We traveled to Schenectady today where family converged in advance of my father’s memorial service to be held tomorrow. All but one of his nine grandchildren are pictured here.

Greif Remedy

I have discovered a sure fire cure for grief. You hop into a small airplane, climb to 10,000 feet, and then jump out. When you are free falling at 120 mph I promise you it is impossible to be sad. When your chute opens you are euphoric and when you land safely on the ground you are happy to be alive.

A Tree to Remember


I returned from Schenectady this afternoon after helping with preparations for my father’s memorial service which will be held on Sunday. My father loved autumn and I know he would have paused at this tree as did I to marvel at its beauty.

Media Library

My father was a collector of books, music, and video. This is a small closet off of his study where he housed a collection of recorded CDs.

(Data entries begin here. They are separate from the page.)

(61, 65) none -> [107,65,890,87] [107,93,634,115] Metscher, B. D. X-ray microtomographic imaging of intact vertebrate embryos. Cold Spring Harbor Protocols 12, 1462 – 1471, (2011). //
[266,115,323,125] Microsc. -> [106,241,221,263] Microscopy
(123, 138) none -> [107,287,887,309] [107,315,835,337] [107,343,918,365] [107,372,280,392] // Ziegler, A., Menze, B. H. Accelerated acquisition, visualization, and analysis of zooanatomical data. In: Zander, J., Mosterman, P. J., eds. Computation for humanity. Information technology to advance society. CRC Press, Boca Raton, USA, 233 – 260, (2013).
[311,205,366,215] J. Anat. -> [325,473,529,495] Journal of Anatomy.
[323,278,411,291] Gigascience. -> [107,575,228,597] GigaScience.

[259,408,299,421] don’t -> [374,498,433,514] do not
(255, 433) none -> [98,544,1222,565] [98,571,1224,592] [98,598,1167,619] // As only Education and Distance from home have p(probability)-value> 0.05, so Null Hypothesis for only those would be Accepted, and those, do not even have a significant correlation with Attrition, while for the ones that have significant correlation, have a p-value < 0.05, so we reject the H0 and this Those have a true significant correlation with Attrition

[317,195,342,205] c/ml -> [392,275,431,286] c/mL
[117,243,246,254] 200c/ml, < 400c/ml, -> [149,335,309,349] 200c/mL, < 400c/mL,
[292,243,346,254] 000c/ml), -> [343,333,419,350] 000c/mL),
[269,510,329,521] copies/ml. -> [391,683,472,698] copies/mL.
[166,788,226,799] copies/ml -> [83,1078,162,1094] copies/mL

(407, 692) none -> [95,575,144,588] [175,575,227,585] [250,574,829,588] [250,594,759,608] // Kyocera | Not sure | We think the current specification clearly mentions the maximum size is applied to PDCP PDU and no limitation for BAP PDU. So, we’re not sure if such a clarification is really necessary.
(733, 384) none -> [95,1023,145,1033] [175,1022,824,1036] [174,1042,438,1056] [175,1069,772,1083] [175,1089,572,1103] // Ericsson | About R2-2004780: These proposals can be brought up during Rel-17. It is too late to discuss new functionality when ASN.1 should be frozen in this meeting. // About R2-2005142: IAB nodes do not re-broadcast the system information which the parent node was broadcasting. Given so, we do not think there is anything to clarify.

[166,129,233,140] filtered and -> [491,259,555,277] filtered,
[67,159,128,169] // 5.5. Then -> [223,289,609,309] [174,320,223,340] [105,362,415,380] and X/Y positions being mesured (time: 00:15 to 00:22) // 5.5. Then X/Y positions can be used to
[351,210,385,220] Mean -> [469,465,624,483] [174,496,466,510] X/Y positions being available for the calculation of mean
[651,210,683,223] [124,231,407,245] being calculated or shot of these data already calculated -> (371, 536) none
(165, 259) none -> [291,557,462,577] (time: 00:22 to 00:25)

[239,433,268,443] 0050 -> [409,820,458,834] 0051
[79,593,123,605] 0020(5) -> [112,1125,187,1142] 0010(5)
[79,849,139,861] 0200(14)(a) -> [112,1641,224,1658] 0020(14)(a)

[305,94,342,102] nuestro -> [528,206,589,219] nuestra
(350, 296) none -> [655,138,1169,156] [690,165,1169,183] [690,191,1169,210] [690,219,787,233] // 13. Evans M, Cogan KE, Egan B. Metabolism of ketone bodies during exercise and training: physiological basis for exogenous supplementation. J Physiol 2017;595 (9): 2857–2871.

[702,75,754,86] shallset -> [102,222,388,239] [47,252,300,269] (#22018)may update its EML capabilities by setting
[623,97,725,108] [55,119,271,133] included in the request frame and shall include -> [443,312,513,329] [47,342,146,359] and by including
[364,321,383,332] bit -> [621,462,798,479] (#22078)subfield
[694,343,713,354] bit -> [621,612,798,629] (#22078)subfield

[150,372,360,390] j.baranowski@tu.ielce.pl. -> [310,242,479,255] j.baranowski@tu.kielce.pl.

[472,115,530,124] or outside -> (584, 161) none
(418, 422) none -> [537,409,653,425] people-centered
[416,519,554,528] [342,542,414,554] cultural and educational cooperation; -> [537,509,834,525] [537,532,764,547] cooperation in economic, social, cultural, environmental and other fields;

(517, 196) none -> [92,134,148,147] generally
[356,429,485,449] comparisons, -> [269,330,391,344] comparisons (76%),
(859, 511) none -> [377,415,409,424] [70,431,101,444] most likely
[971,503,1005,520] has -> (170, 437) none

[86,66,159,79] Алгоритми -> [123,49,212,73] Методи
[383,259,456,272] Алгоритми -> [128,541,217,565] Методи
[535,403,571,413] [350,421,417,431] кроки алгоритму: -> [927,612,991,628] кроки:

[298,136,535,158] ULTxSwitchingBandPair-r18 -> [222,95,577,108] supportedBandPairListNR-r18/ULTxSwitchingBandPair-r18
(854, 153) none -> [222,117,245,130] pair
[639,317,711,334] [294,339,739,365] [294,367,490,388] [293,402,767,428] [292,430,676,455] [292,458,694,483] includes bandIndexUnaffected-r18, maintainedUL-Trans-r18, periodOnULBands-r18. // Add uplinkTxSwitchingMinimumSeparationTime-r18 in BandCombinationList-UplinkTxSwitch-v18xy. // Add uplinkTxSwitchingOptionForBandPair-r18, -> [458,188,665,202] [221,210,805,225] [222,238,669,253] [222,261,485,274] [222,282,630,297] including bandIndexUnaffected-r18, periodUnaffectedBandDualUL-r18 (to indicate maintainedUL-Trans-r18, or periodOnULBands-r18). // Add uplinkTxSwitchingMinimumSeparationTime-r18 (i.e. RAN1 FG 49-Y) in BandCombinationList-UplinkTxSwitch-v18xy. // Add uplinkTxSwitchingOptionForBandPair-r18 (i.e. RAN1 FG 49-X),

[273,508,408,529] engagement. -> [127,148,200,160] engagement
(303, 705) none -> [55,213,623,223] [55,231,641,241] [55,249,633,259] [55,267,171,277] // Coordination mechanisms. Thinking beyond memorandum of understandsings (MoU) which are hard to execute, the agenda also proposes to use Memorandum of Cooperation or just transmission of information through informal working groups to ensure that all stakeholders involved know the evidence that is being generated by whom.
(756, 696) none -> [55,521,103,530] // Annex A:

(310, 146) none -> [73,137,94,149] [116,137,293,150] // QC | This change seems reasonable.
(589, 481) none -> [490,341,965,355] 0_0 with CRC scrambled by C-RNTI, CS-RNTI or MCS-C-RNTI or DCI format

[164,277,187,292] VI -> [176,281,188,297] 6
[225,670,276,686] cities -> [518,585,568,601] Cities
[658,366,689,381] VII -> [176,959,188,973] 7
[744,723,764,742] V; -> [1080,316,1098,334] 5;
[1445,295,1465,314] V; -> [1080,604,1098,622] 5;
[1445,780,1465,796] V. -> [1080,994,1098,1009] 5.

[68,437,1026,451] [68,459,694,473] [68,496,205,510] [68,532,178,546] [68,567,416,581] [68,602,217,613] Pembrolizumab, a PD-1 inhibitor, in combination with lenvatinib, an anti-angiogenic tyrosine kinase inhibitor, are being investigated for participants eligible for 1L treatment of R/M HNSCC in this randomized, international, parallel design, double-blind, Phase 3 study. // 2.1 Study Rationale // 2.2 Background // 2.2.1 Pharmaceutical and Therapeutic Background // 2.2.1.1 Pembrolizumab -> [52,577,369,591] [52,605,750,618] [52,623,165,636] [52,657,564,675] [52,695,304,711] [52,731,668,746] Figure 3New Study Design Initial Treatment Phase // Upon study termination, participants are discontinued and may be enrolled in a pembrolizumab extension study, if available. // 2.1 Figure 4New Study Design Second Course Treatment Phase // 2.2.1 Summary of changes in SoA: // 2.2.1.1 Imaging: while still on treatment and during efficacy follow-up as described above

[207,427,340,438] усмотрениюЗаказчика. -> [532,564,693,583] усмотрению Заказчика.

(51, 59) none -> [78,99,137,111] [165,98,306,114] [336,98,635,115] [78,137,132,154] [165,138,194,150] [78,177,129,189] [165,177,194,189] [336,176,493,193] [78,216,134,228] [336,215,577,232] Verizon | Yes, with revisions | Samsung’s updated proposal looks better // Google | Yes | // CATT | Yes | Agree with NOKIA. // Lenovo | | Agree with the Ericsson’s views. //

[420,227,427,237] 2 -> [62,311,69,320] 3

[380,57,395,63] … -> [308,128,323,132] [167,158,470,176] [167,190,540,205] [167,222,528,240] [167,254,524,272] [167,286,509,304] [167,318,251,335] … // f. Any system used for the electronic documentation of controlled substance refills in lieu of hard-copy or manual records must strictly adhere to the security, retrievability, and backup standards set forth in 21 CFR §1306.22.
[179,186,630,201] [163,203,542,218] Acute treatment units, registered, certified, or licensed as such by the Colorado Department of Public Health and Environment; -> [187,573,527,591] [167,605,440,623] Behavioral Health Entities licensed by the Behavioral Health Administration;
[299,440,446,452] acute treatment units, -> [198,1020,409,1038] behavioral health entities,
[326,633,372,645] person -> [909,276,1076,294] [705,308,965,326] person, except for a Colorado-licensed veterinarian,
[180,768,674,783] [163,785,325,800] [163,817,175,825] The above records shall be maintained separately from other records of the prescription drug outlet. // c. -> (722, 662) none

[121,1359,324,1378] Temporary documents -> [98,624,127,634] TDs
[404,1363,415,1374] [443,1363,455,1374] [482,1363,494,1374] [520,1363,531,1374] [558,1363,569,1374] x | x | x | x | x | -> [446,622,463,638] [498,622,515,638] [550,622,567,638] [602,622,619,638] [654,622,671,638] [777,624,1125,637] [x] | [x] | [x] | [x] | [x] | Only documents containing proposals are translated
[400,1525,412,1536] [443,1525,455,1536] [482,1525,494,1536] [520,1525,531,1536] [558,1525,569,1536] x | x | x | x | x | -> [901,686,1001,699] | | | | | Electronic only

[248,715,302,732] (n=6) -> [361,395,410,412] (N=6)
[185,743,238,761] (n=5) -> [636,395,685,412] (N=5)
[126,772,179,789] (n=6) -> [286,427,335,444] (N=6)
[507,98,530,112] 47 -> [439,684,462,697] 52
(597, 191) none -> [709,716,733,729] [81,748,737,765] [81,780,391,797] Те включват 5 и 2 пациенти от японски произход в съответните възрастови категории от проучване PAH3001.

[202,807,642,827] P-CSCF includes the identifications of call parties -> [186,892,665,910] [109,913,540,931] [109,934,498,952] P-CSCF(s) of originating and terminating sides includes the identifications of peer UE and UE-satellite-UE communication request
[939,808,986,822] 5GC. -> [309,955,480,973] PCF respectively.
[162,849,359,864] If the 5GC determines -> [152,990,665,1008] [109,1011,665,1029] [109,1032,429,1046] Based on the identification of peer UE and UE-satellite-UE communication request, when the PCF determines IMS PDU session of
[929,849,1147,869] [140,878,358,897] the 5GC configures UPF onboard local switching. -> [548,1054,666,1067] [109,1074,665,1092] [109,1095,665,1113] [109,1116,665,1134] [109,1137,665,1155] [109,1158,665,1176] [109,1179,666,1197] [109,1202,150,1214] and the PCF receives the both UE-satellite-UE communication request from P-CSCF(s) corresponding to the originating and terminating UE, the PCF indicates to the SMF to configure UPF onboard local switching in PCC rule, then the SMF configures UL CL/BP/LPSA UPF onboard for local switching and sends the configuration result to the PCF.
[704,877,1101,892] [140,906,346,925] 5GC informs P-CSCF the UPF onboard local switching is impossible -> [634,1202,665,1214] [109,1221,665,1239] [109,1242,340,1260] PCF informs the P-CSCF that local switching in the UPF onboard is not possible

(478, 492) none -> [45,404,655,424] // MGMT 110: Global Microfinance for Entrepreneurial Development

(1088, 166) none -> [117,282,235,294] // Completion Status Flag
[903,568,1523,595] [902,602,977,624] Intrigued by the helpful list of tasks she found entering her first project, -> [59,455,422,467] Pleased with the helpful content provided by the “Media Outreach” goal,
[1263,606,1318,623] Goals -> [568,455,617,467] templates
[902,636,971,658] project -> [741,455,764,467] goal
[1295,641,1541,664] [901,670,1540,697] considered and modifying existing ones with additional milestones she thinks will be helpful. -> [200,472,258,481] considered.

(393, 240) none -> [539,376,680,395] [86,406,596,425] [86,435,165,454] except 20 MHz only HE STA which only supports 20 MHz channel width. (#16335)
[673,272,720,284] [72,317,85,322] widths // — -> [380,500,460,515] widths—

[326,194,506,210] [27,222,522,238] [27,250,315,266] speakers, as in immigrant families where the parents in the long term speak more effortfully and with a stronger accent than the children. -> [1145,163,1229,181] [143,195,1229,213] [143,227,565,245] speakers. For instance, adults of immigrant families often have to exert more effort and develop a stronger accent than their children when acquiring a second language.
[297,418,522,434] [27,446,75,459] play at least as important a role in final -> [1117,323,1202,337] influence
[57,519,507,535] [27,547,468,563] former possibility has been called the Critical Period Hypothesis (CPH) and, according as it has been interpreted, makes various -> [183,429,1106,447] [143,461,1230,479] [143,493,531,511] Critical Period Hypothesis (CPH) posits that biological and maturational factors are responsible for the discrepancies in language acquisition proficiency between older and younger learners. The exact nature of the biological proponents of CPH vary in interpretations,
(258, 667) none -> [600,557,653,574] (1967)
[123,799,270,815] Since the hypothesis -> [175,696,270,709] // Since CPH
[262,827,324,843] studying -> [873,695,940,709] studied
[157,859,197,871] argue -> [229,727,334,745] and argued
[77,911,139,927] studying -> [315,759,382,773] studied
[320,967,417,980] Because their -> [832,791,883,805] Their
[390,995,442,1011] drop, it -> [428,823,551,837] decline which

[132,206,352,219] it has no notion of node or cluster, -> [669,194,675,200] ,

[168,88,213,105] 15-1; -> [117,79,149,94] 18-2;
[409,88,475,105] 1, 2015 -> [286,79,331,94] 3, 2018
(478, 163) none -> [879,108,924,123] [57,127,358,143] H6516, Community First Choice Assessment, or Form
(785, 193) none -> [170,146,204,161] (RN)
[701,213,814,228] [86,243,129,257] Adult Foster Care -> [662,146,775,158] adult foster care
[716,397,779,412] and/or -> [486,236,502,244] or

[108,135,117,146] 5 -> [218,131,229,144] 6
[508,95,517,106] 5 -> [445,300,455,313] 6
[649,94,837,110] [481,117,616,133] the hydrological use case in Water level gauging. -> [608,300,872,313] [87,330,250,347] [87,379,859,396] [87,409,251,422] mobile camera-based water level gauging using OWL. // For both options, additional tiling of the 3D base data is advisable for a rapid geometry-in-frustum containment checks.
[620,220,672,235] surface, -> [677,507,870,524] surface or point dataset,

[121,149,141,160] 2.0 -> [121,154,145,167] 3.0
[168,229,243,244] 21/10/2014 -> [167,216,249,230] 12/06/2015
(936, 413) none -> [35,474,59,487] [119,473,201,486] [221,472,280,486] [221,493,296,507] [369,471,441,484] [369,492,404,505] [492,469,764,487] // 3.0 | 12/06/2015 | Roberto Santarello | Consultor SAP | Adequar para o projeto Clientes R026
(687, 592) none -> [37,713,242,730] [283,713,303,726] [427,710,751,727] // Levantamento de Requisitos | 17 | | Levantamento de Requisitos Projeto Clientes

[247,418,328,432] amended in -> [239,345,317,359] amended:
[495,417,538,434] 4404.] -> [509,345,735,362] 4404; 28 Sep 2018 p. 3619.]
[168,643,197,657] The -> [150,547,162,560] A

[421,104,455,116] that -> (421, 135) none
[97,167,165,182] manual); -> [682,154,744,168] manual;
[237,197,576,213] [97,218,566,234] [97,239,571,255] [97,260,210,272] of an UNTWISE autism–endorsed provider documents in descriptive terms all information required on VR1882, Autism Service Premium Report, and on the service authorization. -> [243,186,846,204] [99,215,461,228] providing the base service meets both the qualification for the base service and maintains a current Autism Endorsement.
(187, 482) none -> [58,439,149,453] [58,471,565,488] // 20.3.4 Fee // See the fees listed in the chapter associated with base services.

Other similarly well-organized archives for different media (LPs, cassettes, DVDs, books, VHS) can be found throughout the house. It was his wish that his collection be donated to a library where it might one day be enjoyed by others.

A Gift in Time

When I was in high school I built this digital clock from various components I had collected. When I left for college I gave it to my dad and for the last 35 years, it has been a fixture on the desk in his study. It has marked every minute of my adult life and I take no small pleasure from knowing that he looked at it every day.

Swan Song

On the day before he died, my father, as was his routine, practiced the guitar for an hour. He was also strong enough to do a little exercise within the house.

A Drive to Remember

I leave now to join my mother and siblings in Schenectady. My father loved sunsets and the beauty of fall foliage. I believe it no coincidence that I will make this drive on a day when both are sure to be extraordinary.

Half The Man

If I become half the man, half the father, and half the husband that my father was then I will consider myself a great success.